Mais vous ne niez pas qu'il y a une crise du cinéma à cause du piratage ?
Il n'y a pas de crise du cinéma ! Ça fait quinze ans qu'on entend pleurer les professionnels du secteur, comme quoi tout va mal. Mais, chaque année, les records du nombre d'entrées sont battus. En 2012, la fréquentation des salles (204 millions d'entrées) était très légèrement en retrait par rapport à 2011 (216 millions) mais on reste un des pays qui affiche les meilleurs résultats d'Europe dans ce domaine. Même le cinéma français se porte très bien (82 millions d'entrées en 2012 soit 40,2% de parts de marché, NDLR). Et aucune étude n'a jamais pu faire le lien entre le déclin de l'industrie musicale et l'augmentation du téléchargement illégal. Il est en revanche prouvé que les internautes qui téléchargent le plus sont ceux qui consomment le plus.

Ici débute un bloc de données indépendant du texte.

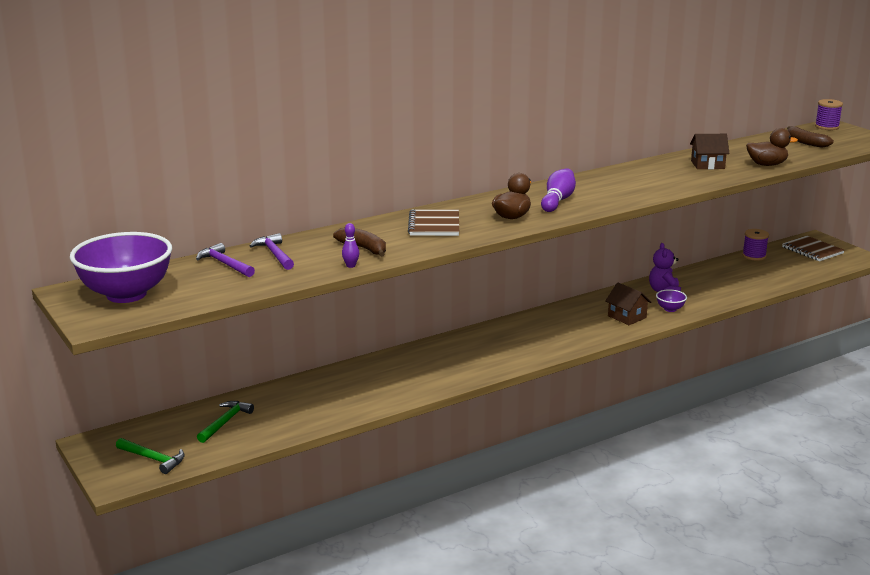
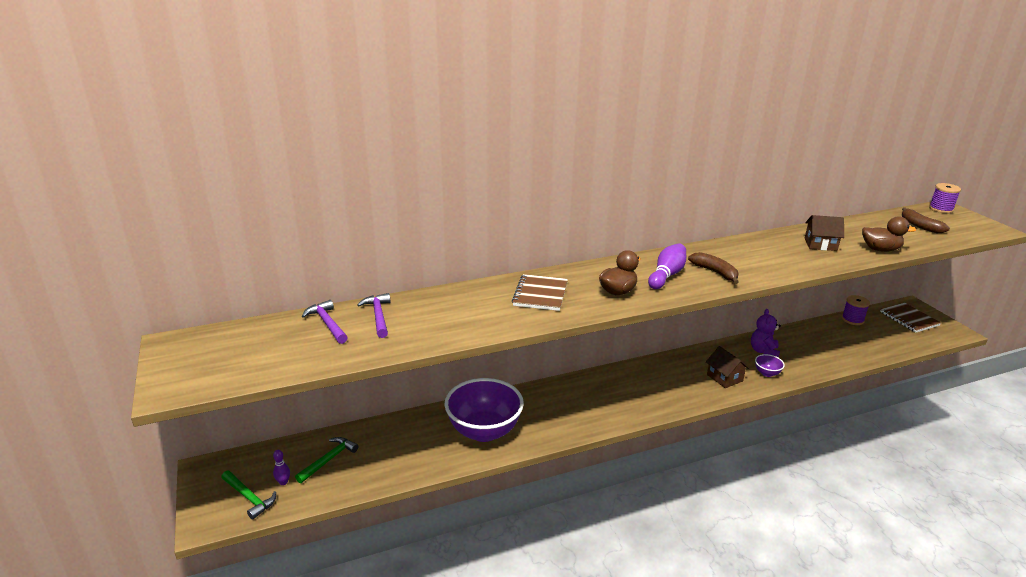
camera: 10 degrees right, 5 degrees up
(126, 294) = (218, 353): purple bowl -> purple bowl (484, 431)
(351, 266) = (443, 339): purple bowling pin -> purple bowling pin (283, 482)
(363, 248) = (463, 317): brown banana -> brown banana (715, 272)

Comment expliquer alors ce combat des associations et fédérations du 7e art contre le piratage ?
La peur du changement, j'imagine. Et un certain besoin de contrôle : si on fait le parallèle avec l'industrie musicale, son rôle n'est pas seulement de vendre des disques mais également de savoir et de dire qui vend et pourquoi. Et ça, le téléchargement illégal ne le permet pas.
Du coup, que proposez-vous de votre côté ?
Arrêtons cette course à l'échalote contre le piratage et le streaming ! Le gouvernement devrait au contraire s'engager à légiférer pour protéger les droits fondamentaux sur internet et entamer une véritable réforme du droit d'auteur.